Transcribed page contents
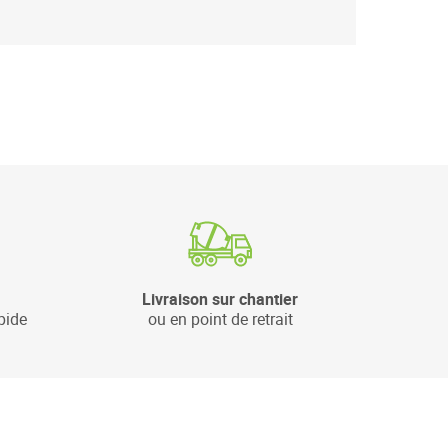
Livraison sur chantier
pide
ou en point de retrait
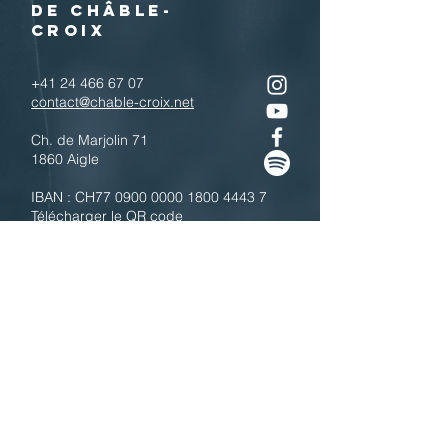
DE CHÂBLE-
CROIX
+41 24 466 67 07
contact@chable-croix.net
Ch. de Marjolin 71
1860 Aigle
IBAN : CH77
0900 0000 1800 4443 7
Télécharger le QR code
N'hésitez pas à nous contacter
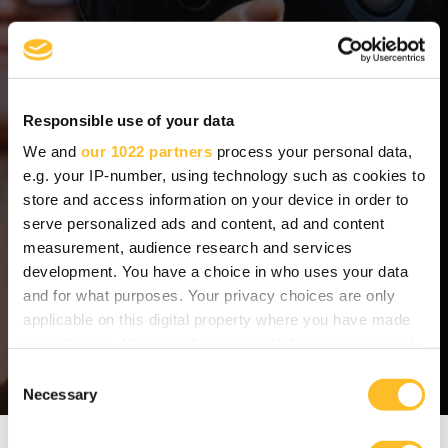
20 000 opiskelijaa ja kansainvälinen
osaajayhteisö vahvistamassa yritysten
osaaja- ja rekrytointipoolia
Responsible use of your data
Suomen ainoa
Fotoniikan DI-koulutus
We and
our 1022 partners
process your personal data,
e.g. your IP-number, using technology such as cookies to
store and access information on your device in order to
200 m
etallialan yritystä ja
serve personalized ads and content, ad and content
alihankintakumppania valmistavan
measurement, audience research and services
teollisuuden verkostossa
development. You have a choice in who uses your data
and for what purposes. Your privacy choices are only
120 000 asukkaan kaupunkiseutu yrityksille
applicable on this digital property where you have made
ja osaajille
your choices. You can change or withdraw your consent
any time from the Cookie Declaration or by clicking on
C
the Privacy trigger icon.
Necessary
o
n
If you allow, we would also like to:
s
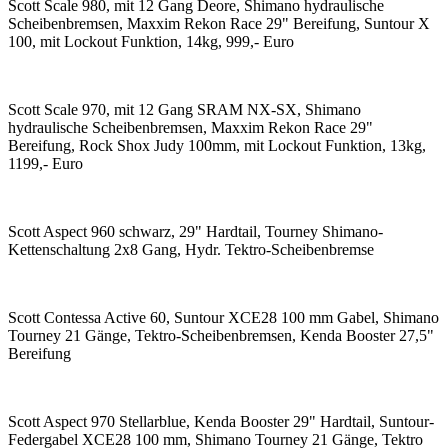
Scott Scale 980, mit 12 Gang Deore, Shimano hydraulische
Scheibenbremsen, Maxxim Rekon Race 29" Bereifung, Suntour X
100, mit Lockout Funktion, 14kg, 999,- Euro
Scott Scale 970, mit 12 Gang SRAM NX-SX, Shimano
hydraulische Scheibenbremsen, Maxxim Rekon Race 29"
Bereifung, Rock Shox Judy 100mm, mit Lockout Funktion, 13kg,
1199,- Euro
Scott Aspect 960 schwarz, 29" Hardtail, Tourney Shimano-
Kettenschaltung 2x8 Gang, Hydr. Tektro-Scheibenbremse
Scott Contessa Active 60, Suntour XCE28 100 mm Gabel, Shimano
Tourney 21 Gänge, Tektro-Scheibenbremsen, Kenda Booster 27,5"
Bereifung
Scott Aspect 970 Stellarblue, Kenda Booster 29" Hardtail, Suntour-
Federgabel XCE28 100 mm, Shimano Tourney 21 Gänge, Tektro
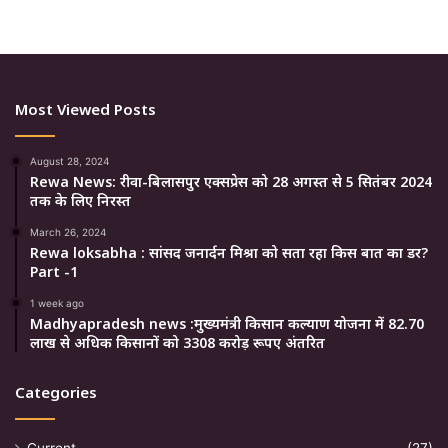
Most Viewed Posts
August 28, 2024
Rewa News: रीवा-बिलासपुर एक्सप्रेस को 28 अगस्त से 5 सितंबर 2024
तक के लिए निरस्त
March 26, 2024
Rewa loksabha : सांसद जनार्दन मिश्रा को सता रहा किस बात का डर?
Part -1
1 week ago
Madhyapradesh news :मुख्यमंत्री किसान कल्याण योजना में 82.70
लाख से अधिक किसानों को 3308 करोड़ रूपए अंतरित
Categories
Current
(27)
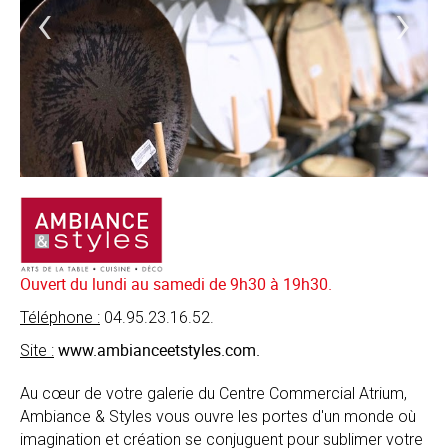
‹
›
Ouvert du lundi au samedi de 9h30 à 19h30.
Téléphone :
04.95.23.16.52.
www.ambianceetstyles.com
.
Site :
Au cœur de votre galerie du Centre Commercial Atrium,
Ambiance & Styles vous ouvre les portes d'un monde où
imagination et création se conjuguent pour sublimer votre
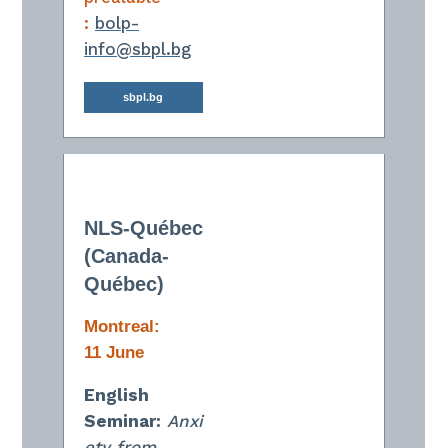
:
bolp-
info@sbpl.bg
sbpl.bg
NLS-Québec
(Canada-
Québec)
Montreal:
11 June
English
Seminar:
Anxi
ety from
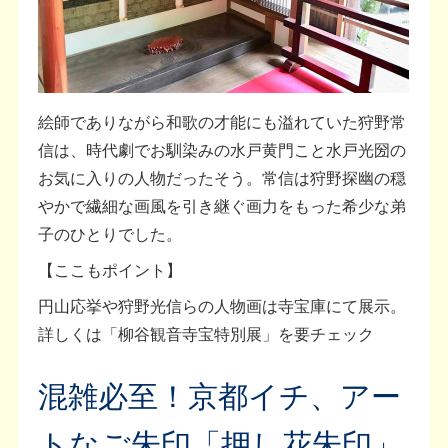
絵師でありながら和歌の才能にも溢れていた狩野常
信は、時代劇でお馴染みの水戸黄門こと水戸光圀の
お気に入りの人物だったそう。常信は狩野探幽の穏
やかで繊細な画風を引き継ぐ画力をもった希少な弟
子のひとりでした。
【ここもポイント】
円山応挙や狩野光信らの人物画は寺宝庫にて展示。
詳しくは「柳谷観音寺宝特別展」を要チェック
混雑必至！京都イチ、アー
トなご朱印「押し花朱印」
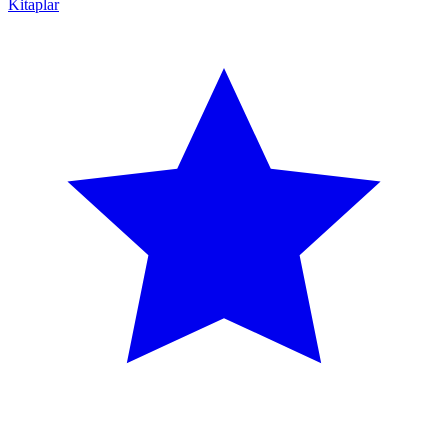
Kitaplar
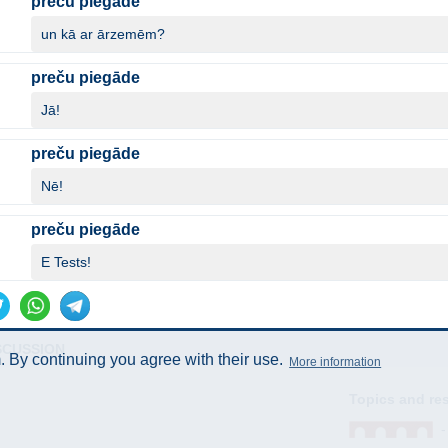
preču piegāde
un kā ar ārzemēm?
preču piegāde
Jā!
preču piegāde
Nē!
preču piegāde
E Tests!
SCUSSION
 By continuing you agree with their use.
More information
Topics and re
- 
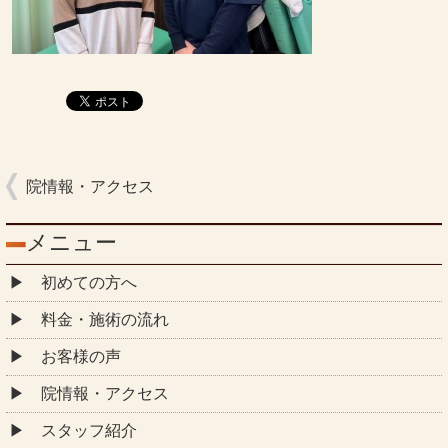
院情報・アクセス
メニュー
初めての方へ
料金・施術の流れ
お客様の声
院情報・アクセス
スタッフ紹介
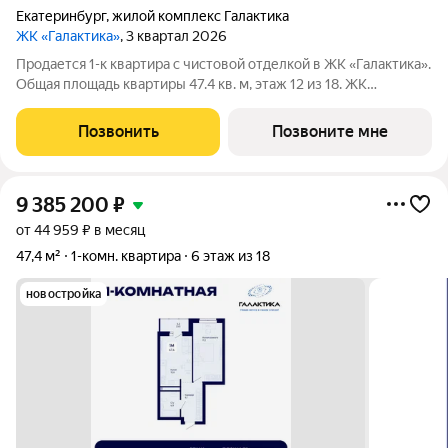
Екатеринбург
,
жилой комплекс Галактика
ЖК «Галактика»
, 3 квартал 2026
Продается 1-к квартира с чистовой отделкой в ЖК «Галактика».
Общая площадь квартиры 47.4 кв. м, этаж 12 из 18. ЖК
«Галактика» дом повышенного комфорта в составе квартала
«Космос» на проспекте Космонавтов. Это формат для тех, кто
Позвонить
Позвоните мне
любит городскую
9 385 200
₽
от 44 959 ₽ в месяц
47,4 м²
1-комн. квартира
6 этаж из 18
новостройка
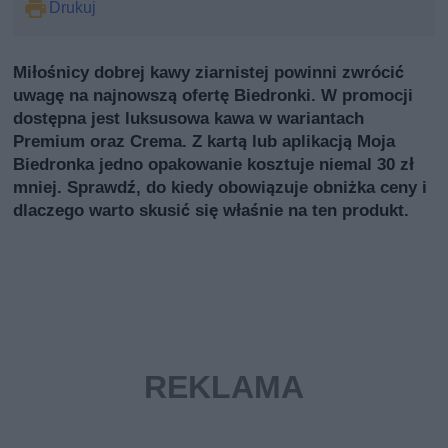
Drukuj
Miłośnicy dobrej kawy ziarnistej powinni zwrócić
uwagę na najnowszą ofertę Biedronki. W promocji
dostępna jest luksusowa kawa w wariantach
Premium oraz Crema. Z kartą lub aplikacją Moja
Biedronka jedno opakowanie kosztuje niemal 30 zł
mniej. Sprawdź, do kiedy obowiązuje obniżka ceny i
dlaczego warto skusić się właśnie na ten produkt.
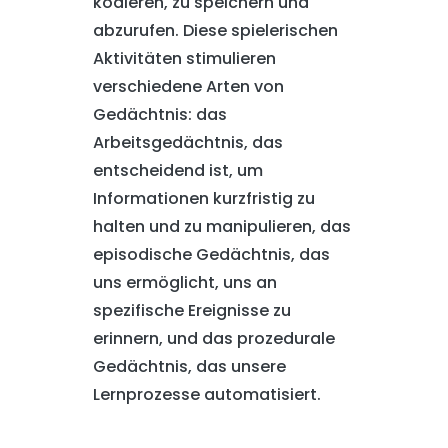
kodieren, zu speichern und
abzurufen. Diese spielerischen
Aktivitäten stimulieren
verschiedene Arten von
Gedächtnis: das
Arbeitsgedächtnis, das
entscheidend ist, um
Informationen kurzfristig zu
halten und zu manipulieren, das
episodische Gedächtnis, das
uns ermöglicht, uns an
spezifische Ereignisse zu
erinnern, und das prozedurale
Gedächtnis, das unsere
Lernprozesse automatisiert.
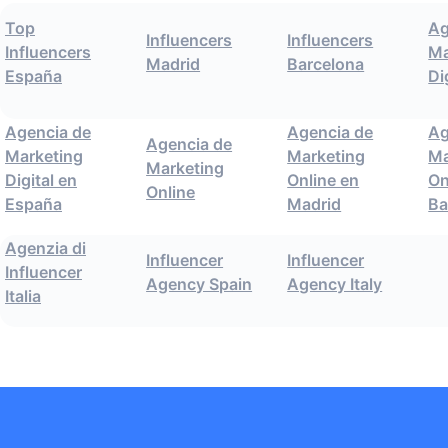
Top
Ag
Influencers
Influencers
Influencers
Ma
Madrid
Barcelona
España
Di
Agencia de
Agencia de
Ag
Agencia de
Marketing
Marketing
Ma
Marketing
Digital en
Online en
On
Online
España
Madrid
Ba
Agenzia di
Influencer
Influencer
Influencer
Agency Spain
Agency Italy
Italia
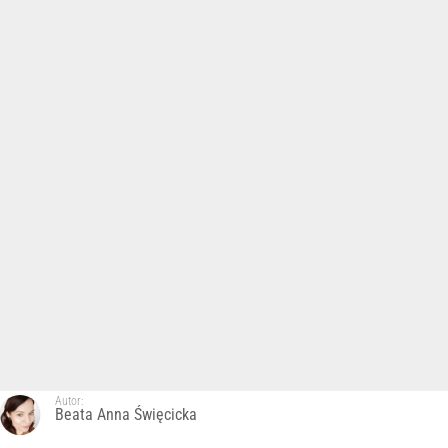
Autor:
Beata Anna Święcicka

**Task instructions**
Copy the text of all the items above line for line, without changing a single character. Leave the pictures out of your copy.

**Your response**
Livraison sur chantier
pide
ou en point de retrait
DE CHÂBLE-
CROIX
+41 24 466 67 07
contact@chable-croix.net
Ch. de Marjolin 71
1860 Aigle
IBAN : CH77
0900 0000 1800 4443 7
Télécharger le QR code
N'hésitez pas à nous contacter
20 000 opiskelijaa ja kansainvälinen
osaajayhteisö vahvistamassa yritysten
osaaja- ja rekrytointipoolia
Responsible use of your data
Suomen ainoa
Fotoniikan DI-koulutus
We and
our 1022 partners
process your personal data,
e.g. your IP-number, using technology such as cookies to
store and access information on your device in order to
200 m
etallialan yritystä ja
serve personalized ads and content, ad and content
alihankintakumppania valmistavan
measurement, audience research and services
teollisuuden verkostossa
development. You have a choice in who uses your data
and for what purposes. Your privacy choices are only
120 000 asukkaan kaupunkiseutu yrityksille
applicable on this digital property where you have made
ja osaajille
your choices. You can change or withdraw your consent
any time from the Cookie Declaration or by clicking on
C
the Privacy trigger icon.
Necessary
o
n
If you allow, we would also like to:
s
Scott Scale 980, mit 12 Gang Deore, Shimano hydraulische
Scheibenbremsen, Maxxim Rekon Race 29" Bereifung, Suntour X
100, mit Lockout Funktion, 14kg, 999,- Euro
Scott Scale 970, mit 12 Gang SRAM NX-SX, Shimano
hydraulische Scheibenbremsen, Maxxim Rekon Race 29"
Bereifung, Rock Shox Judy 100mm, mit Lockout Funktion, 13kg,
1199,- Euro
Scott Aspect 960 schwarz, 29" Hardtail, Tourney Shimano-
Kettenschaltung 2x8 Gang, Hydr. Tektro-Scheibenbremse
Scott Contessa Active 60, Suntour XCE28 100 mm Gabel, Shimano
Tourney 21 Gänge, Tektro-Scheibenbremsen, Kenda Booster 27,5"
Bereifung
Scott Aspect 970 Stellarblue, Kenda Booster 29" Hardtail, Suntour-
Federgabel XCE28 100 mm, Shimano Tourney 21 Gänge, Tektro
Most Viewed Posts
August 28, 2024
Rewa News: रीवा-बिलासपुर एक्सप्रेस को 28 अगस्त से 5 सितंबर 2024
तक के लिए निरस्त
March 26, 2024
Rewa loksabha : सांसद जनार्दन मिश्रा को सता रहा किस बात का डर?
Part -1
1 week ago
Madhyapradesh news :मुख्यमंत्री किसान कल्याण योजना में 82.70
लाख से अधिक किसानों को 3308 करोड़ रूपए अंतरित
Categories
Current
(27)
‹
›
Ouvert du lundi au samedi de 9h30 à 19h30.
Téléphone :
04.95.23.16.52.
www.ambianceetstyles.com
.
Site :
Au cœur de votre galerie du Centre Commercial Atrium,
Ambiance & Styles vous ouvre les portes d'un monde où
imagination et création se conjuguent pour sublimer votre
:
bolp-
info@sbpl.bg
sbpl.bg
NLS-Québec
(Canada-
Québec)
Montreal:
11 June
English
Seminar:
Anxi
ety from
絵師でありながら和歌の才能にも溢れていた狩野常
信は、時代劇でお馴染みの水戸黄門こと水戸光圀の
お気に入りの人物だったそう。常信は狩野探幽の穏
やかで繊細な画風を引き継ぐ画力をもった希少な弟
子のひとりでした。
【ここもポイント】
円山応挙や狩野光信らの人物画は寺宝庫にて展示。
詳しくは「柳谷観音寺宝特別展」を要チェック
混雑必至！京都イチ、アー
トなご朱印「押し花朱印」
Kitaplar
preču piegāde
un kā ar ārzemēm?
preču piegāde
Jā!
preču piegāde
Nē!
preču piegāde
E Tests!
SCUSSION
 By continuing you agree with their use.
More information
Topics and re
- 
院情報・アクセス
メニュー
初めての方へ
料金・施術の流れ
お客様の声
院情報・アクセス
スタッフ紹介
Екатеринбург
,
жилой комплекс Галактика
ЖК «Галактика»
, 3 квартал 2026
Продается 1-к квартира с чистовой отделкой в ЖК «Галактика».
Общая площадь квартиры 47.4 кв. м, этаж 12 из 18. ЖК
«Галактика» дом повышенного комфорта в составе квартала
«Космос» на проспекте Космонавтов. Это формат для тех, кто
Позвонить
Позвоните мне
любит городскую
9 385 200
₽
от 44 959 ₽ в месяц
47,4 м²
1-комн. квартира
6 этаж из 18
новостройка
Drukuj
Miłośnicy dobrej kawy ziarnistej powinni zwrócić
uwagę na najnowszą ofertę Biedronki. W promocji
dostępna jest luksusowa kawa w wariantach
Premium oraz Crema. Z kartą lub aplikacją Moja
Biedronka jedno opakowanie kosztuje niemal 30 zł
mniej. Sprawdź, do kiedy obowiązuje obniżka ceny i
dlaczego warto skusić się właśnie na ten produkt.
kodieren, zu speichern und
abzurufen. Diese spielerischen
Aktivitäten stimulieren
verschiedene Arten von
Gedächtnis: das
Arbeitsgedächtnis, das
entscheidend ist, um
Informationen kurzfristig zu
halten und zu manipulieren, das
episodische Gedächtnis, das
uns ermöglicht, uns an
spezifische Ereignisse zu
erinnern, und das prozedurale
Gedächtnis, das unsere
Lernprozesse automatisiert.
Top
Ag
Influencers
Influencers
Influencers
Ma
Madrid
Barcelona
España
Di
Agencia de
Agencia de
Ag
Agencia de
Marketing
Marketing
Ma
Marketing
Digital en
Online en
On
Online
España
Madrid
Ba
Agenzia di
Influencer
Influencer
Influencer
Agency Spain
Agency Italy
Italia
Autor:
Beata Anna Święcicka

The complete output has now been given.